Elle m’arrêtait net dans ma lecture !
« En parlant de Métro, que dirais-tu si nous allions au Green Hill en métro ? On prend le Chicago L à Monroe jusqu’à Lawrence. Ligne rouge, c’est direct. Elle fonctionne en permanence, c’est génial non ?
- Une vraie Chicagoanne !Je crains que comme Mathilde, tu n’attires les regards
-Comme Mathilde, je m’en fous, et comme Mathilde je ne porte pas de petite culotte ! Seras-tu aussi audacieux que Benjamin ?
Devant mon étonnement, elle me subtilisait le manuscrit et poursuivait la lecture …
« Je parie que si je glissais mes doigts entre tes lèvres, ils seraient inondés de ton désir, je me trompe
-J’aime l’idée que tu puisses me caresser quand bon te semble, que tu puisses abuser de mon hospitalité intime...

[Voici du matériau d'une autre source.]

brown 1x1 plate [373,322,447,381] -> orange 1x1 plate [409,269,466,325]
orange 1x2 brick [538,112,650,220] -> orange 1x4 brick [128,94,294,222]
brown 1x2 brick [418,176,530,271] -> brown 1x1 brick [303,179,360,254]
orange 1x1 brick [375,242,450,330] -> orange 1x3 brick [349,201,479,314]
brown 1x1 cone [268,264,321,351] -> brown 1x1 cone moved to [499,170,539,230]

-Arrête, ne bouge plus, où je vais me faire arrêter pour attentat à la pudeur »
Discrètement elle avait glissé sa main libre, sur le ventre de Benjamin, puis nettement plus bas qu’en dessous de la ceinture.
« Humm...j’adore cette protubérance ...j’aime te faire bander ! Ah c’est là...concentre toi, il va falloir sortir le plus discrètement possible du Wagon »

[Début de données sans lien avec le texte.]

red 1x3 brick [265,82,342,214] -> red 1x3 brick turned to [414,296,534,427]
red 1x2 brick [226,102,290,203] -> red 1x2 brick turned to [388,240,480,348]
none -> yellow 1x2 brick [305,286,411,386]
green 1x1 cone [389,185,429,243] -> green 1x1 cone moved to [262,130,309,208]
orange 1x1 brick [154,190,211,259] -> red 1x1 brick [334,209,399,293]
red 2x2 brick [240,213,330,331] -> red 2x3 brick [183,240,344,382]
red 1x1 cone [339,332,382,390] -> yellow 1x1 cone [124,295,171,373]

« Bien, ça suffit la lecture à présent …On les mange ces sushis, je crève de faim me lançait-elle en me conviant du regard à rapprocher la desserte. Ah au fait, mon déguisement vient de chez Cheap Jacks Vintage, un des plus grands magasins de vintage de New York »
Elle avait la rancœur tenace .Elle ne m’avait pas pardonné ma maladresse, et se jetait sur les sushis qu'’elle dégustait avec intempérance ce qui n’était pas sans me rappeler sa gourmandise charnelle dont nous n’étions, je le souhaitais, qu’à l’apéritif.